§ DESCRIPTION OF THE TASK
Retype each of the records below verbatim, omitting the pictures.

§ MATERIAL FOR THIS TASK

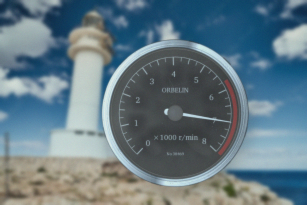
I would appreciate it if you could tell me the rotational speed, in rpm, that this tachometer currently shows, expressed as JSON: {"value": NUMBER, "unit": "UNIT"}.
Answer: {"value": 7000, "unit": "rpm"}
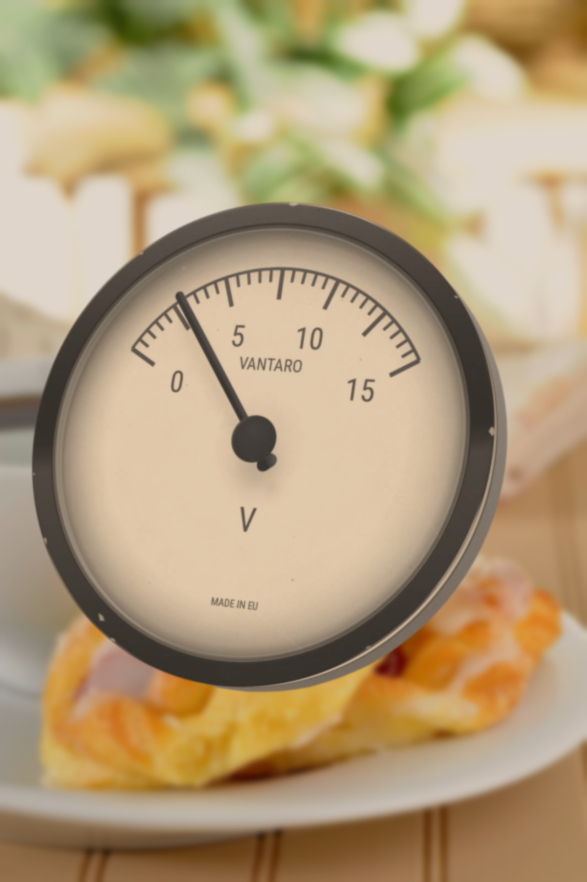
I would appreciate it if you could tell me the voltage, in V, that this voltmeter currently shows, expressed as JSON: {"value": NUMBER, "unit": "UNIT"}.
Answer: {"value": 3, "unit": "V"}
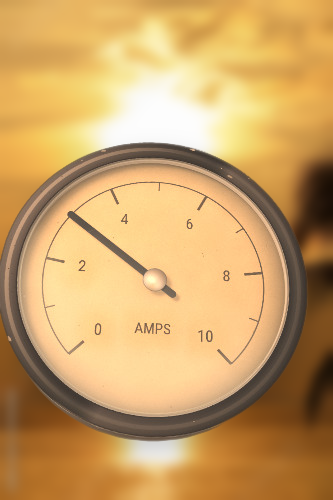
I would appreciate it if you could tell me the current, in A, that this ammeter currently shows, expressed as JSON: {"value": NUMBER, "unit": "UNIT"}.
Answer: {"value": 3, "unit": "A"}
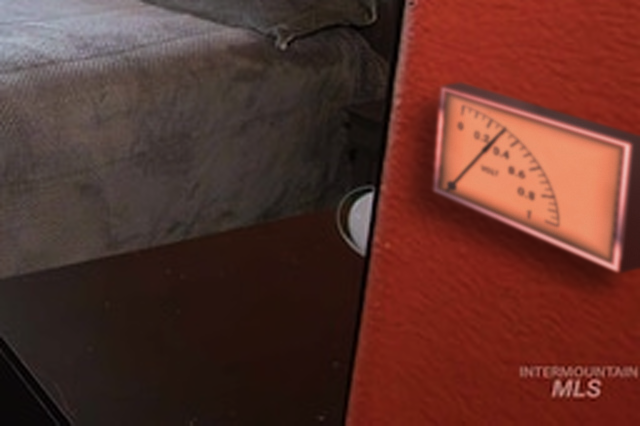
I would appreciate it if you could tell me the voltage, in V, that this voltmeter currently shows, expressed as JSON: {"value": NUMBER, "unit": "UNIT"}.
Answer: {"value": 0.3, "unit": "V"}
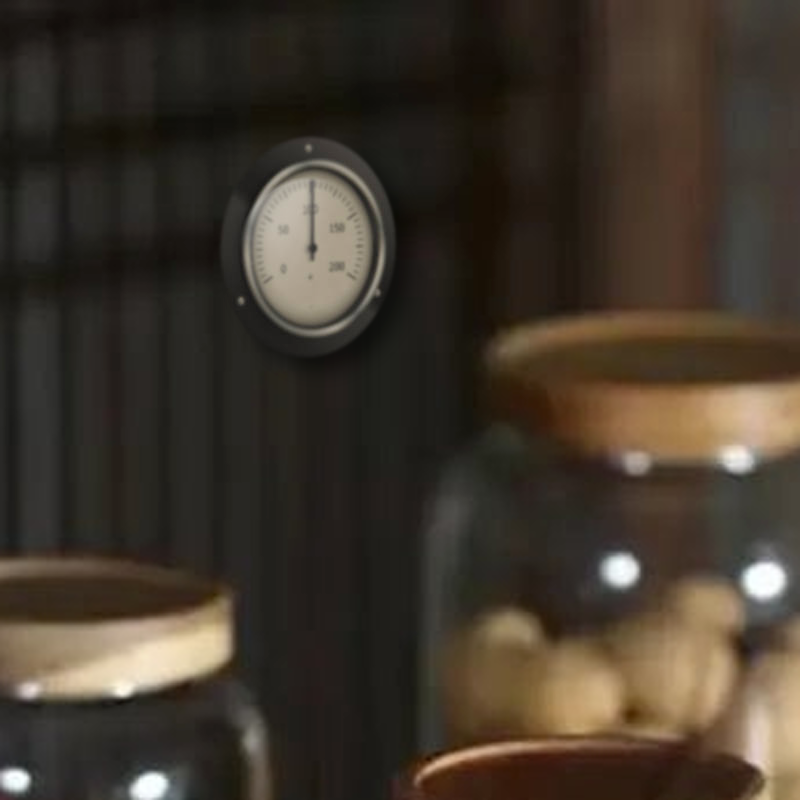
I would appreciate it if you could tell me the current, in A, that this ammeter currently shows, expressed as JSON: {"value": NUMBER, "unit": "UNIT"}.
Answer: {"value": 100, "unit": "A"}
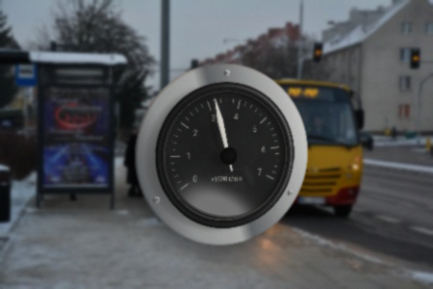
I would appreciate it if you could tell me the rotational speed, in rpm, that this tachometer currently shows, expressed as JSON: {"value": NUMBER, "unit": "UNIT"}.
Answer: {"value": 3200, "unit": "rpm"}
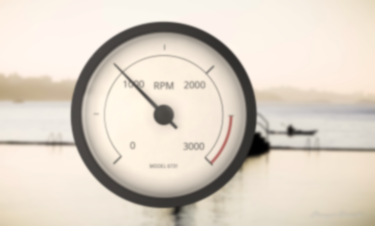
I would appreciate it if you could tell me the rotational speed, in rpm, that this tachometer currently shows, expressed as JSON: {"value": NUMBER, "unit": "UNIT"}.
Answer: {"value": 1000, "unit": "rpm"}
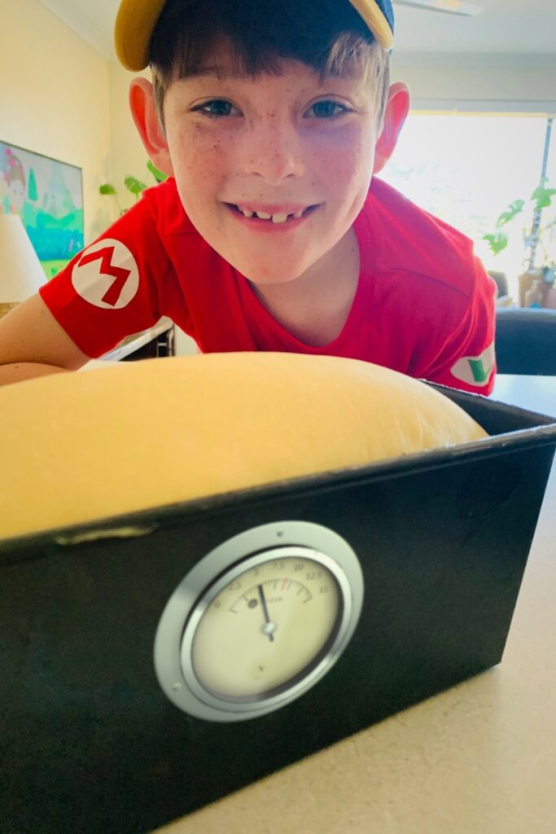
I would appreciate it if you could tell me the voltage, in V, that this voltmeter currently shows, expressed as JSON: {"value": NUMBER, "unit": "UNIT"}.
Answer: {"value": 5, "unit": "V"}
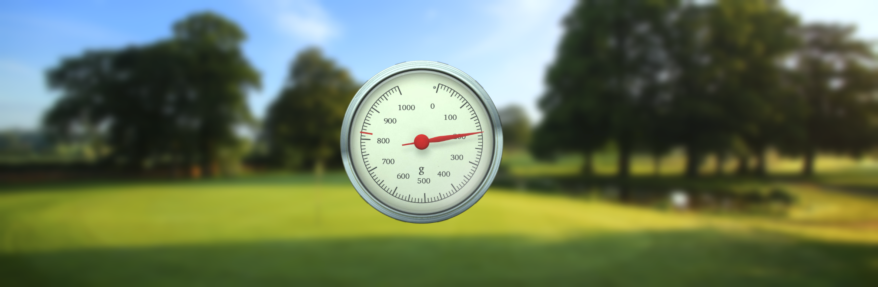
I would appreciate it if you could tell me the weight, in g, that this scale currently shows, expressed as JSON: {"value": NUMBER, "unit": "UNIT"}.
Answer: {"value": 200, "unit": "g"}
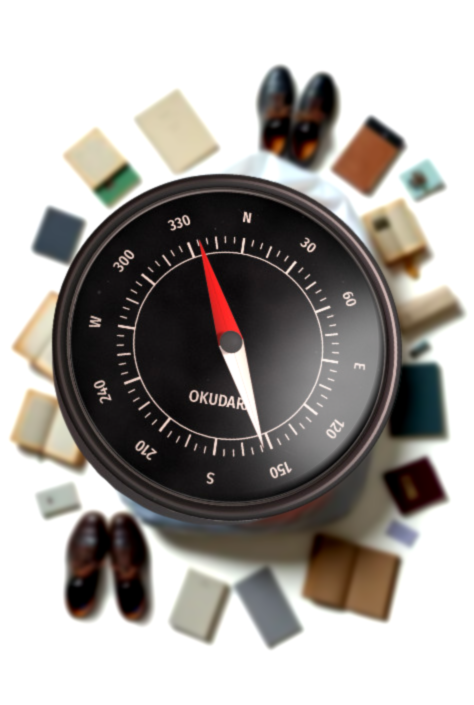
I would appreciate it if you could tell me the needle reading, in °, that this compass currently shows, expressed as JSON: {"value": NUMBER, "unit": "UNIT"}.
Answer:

§ PROBLEM SOLUTION
I would appreciate it if you could tell me the rotational speed, in rpm, that this tachometer currently shows, expressed as JSON: {"value": NUMBER, "unit": "UNIT"}.
Answer: {"value": 7000, "unit": "rpm"}
I would appreciate it if you could tell me the voltage, in V, that this voltmeter currently shows, expressed as JSON: {"value": NUMBER, "unit": "UNIT"}.
Answer: {"value": 3, "unit": "V"}
I would appreciate it if you could tell me the current, in A, that this ammeter currently shows, expressed as JSON: {"value": NUMBER, "unit": "UNIT"}.
Answer: {"value": 3, "unit": "A"}
I would appreciate it if you could tell me the voltage, in V, that this voltmeter currently shows, expressed as JSON: {"value": NUMBER, "unit": "UNIT"}.
Answer: {"value": 0.3, "unit": "V"}
I would appreciate it if you could tell me the current, in A, that this ammeter currently shows, expressed as JSON: {"value": NUMBER, "unit": "UNIT"}.
Answer: {"value": 100, "unit": "A"}
I would appreciate it if you could tell me the rotational speed, in rpm, that this tachometer currently shows, expressed as JSON: {"value": NUMBER, "unit": "UNIT"}.
Answer: {"value": 3200, "unit": "rpm"}
I would appreciate it if you could tell me the rotational speed, in rpm, that this tachometer currently shows, expressed as JSON: {"value": NUMBER, "unit": "UNIT"}.
Answer: {"value": 1000, "unit": "rpm"}
I would appreciate it if you could tell me the voltage, in V, that this voltmeter currently shows, expressed as JSON: {"value": NUMBER, "unit": "UNIT"}.
Answer: {"value": 5, "unit": "V"}
I would appreciate it if you could tell me the weight, in g, that this scale currently shows, expressed as JSON: {"value": NUMBER, "unit": "UNIT"}.
Answer: {"value": 200, "unit": "g"}
I would appreciate it if you could tell me the needle reading, in °, that this compass currently shows, expressed as JSON: {"value": NUMBER, "unit": "UNIT"}.
Answer:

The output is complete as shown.